Scala default value: false ; Python default value: False

Also available on the trained model.

blendedAvgInflectionPoint

A parameter of the blended average. The bigger number is set, the groups relatively bigger to the overall data set size will consider the global target value as a component in the weighted average.

Default value: 10.0

Also available on the trained model.

blendedAvgSmoothing

A parameter of blended average. Controls the rate of transition between a group target value and a global target value.

Default value: 20.0

Also available on the trained model.

foldCol

A name of a column determining folds when KFold holdoutStrategy is applied.

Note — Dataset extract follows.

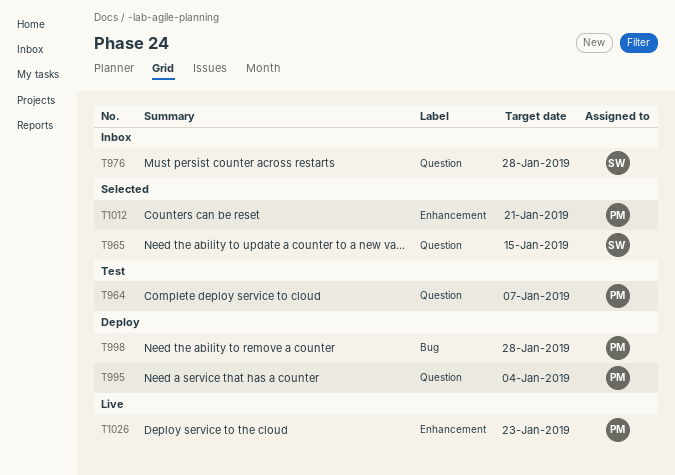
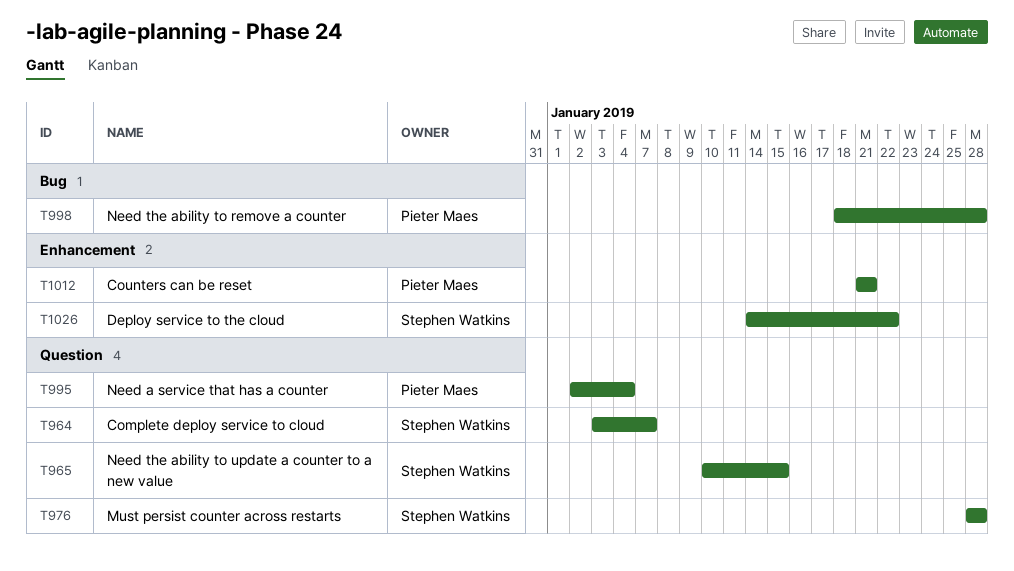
T964, owner: Pieter Maes -> Stephen Watkins
T1026, owner: Pieter Maes -> Stephen Watkins
T1026, due: Jan 23 -> Jan 22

Scala default value: null ; Python default value: None

Also available on the trained model.

holdoutStrategy

A strategy deciding what records will be excluded when calculating the target average on the training dataset. Options:

  • None - All rows are considered for the calculation

  • LeaveOneOut - All rows except the row the calculation is made for

  • KFold - Only out-of-fold data is considered (The option requires foldCol to be set.)

Default value: "None"

Also available on the trained model.

inputCols

Names of columns that will be transformed.

Scala default value: Array() ; Python default value: []

Also available on the trained model.

labelCol

Label column name.

Default value: "label"

Also available on the trained model.

noise

Amount of random noise added to output values of training dataset. Noise addition can be disabled by setting the parameter to 0.0

Default value: 0.01

Also available on the trained model.

noiseSeed

A seed of the generator producing the random noise.

Scala default value: -1L ; Python default value: -1

Also available on the trained model.

outputCols

Names of columns representing the result of target encoding. If the parameter is not specified by user, the output column names will be automatically derived from inputCols by appending the suffix _te.

Scala default value: Array() ; Python default value: []

Also available on the trained model.

problemType

A type of ML problem type for which the target encoder will be used for:

  • Auto - If this option is chosen (default), the problem type will be automatically resolved based on the data type of labelCol. If the data type of labelCol is boolean or string, classification is chosen. Otherwise, the target encoder chooses regression.

  • Classification - A classification problem

  • Regression - A regression problem

Default value: "Auto"

Also available on the trained model.